[Modification records]

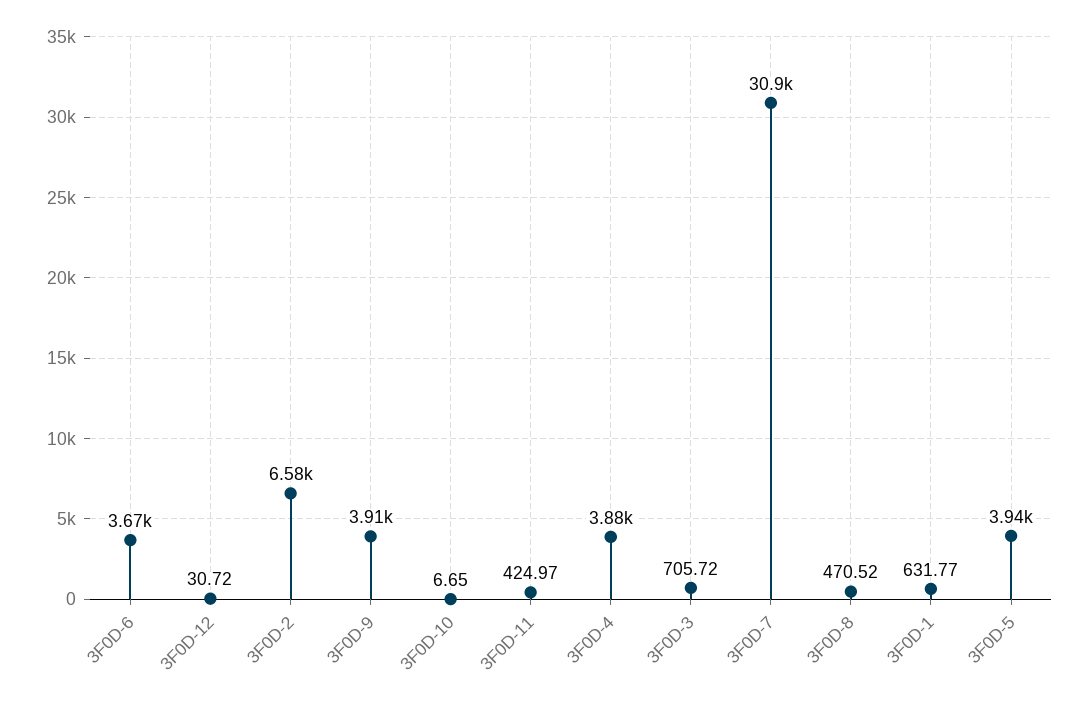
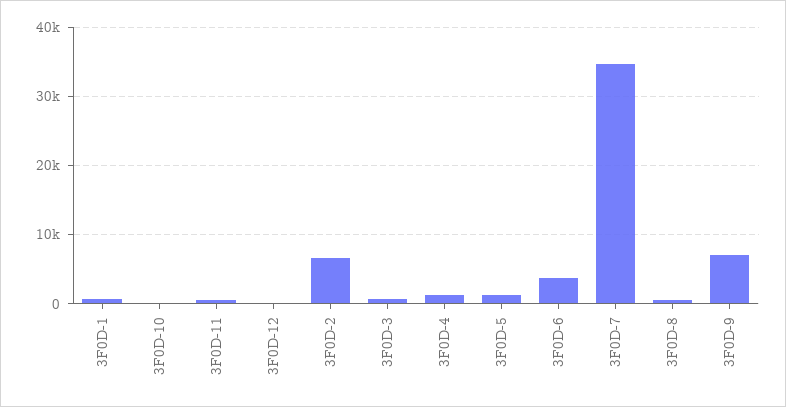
3F0D-9: 3910 -> 7000
3F0D-4: 3880 -> 1000
3F0D-7: 30900 -> 35000
3F0D-5: 3940 -> 1000

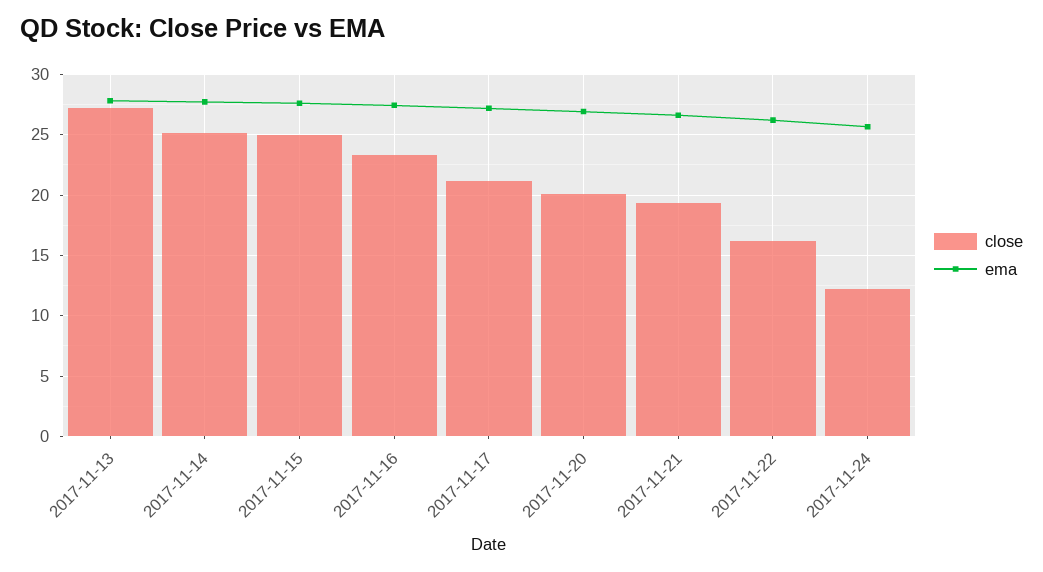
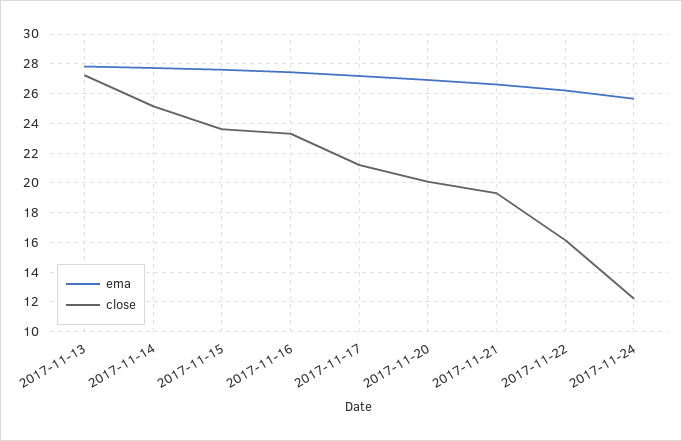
close, 2017-11-15: 25 -> 23.5

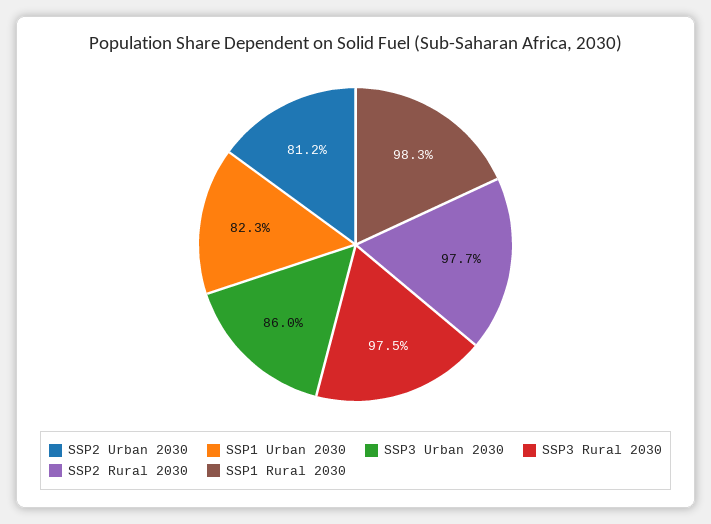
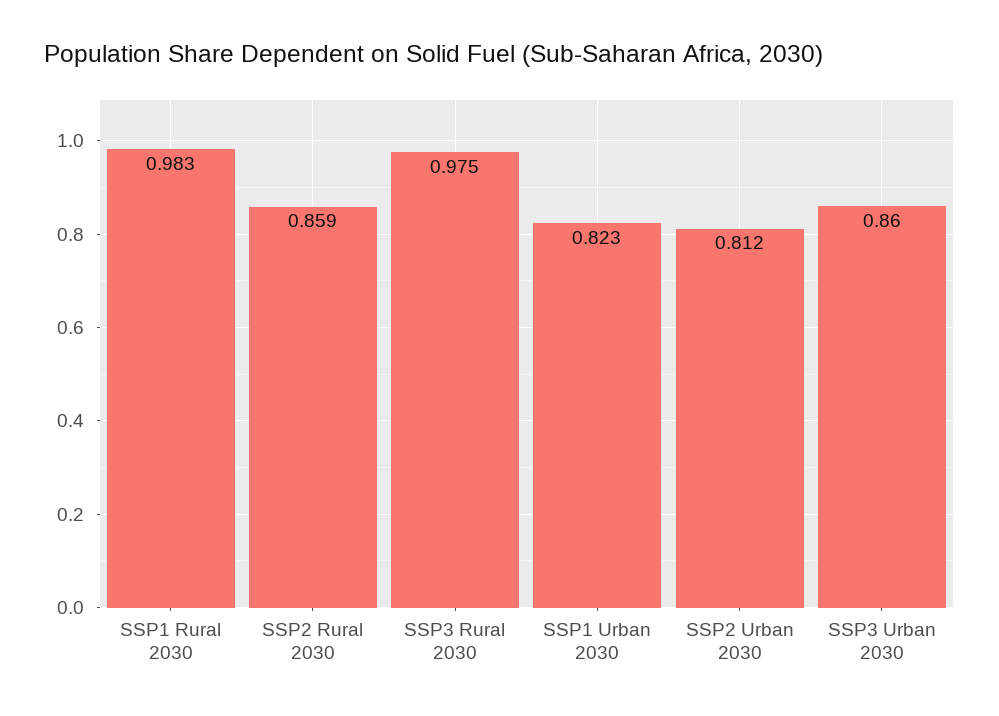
SSP2 Rural 2030: 0.977 -> 0.859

[Requirement]: Repeat the entries above exactly and skip the images.

[Task result]:
3F0D-9: 3910 -> 7000
3F0D-4: 3880 -> 1000
3F0D-7: 30900 -> 35000
3F0D-5: 3940 -> 1000

close, 2017-11-15: 25 -> 23.5

SSP2 Rural 2030: 0.977 -> 0.859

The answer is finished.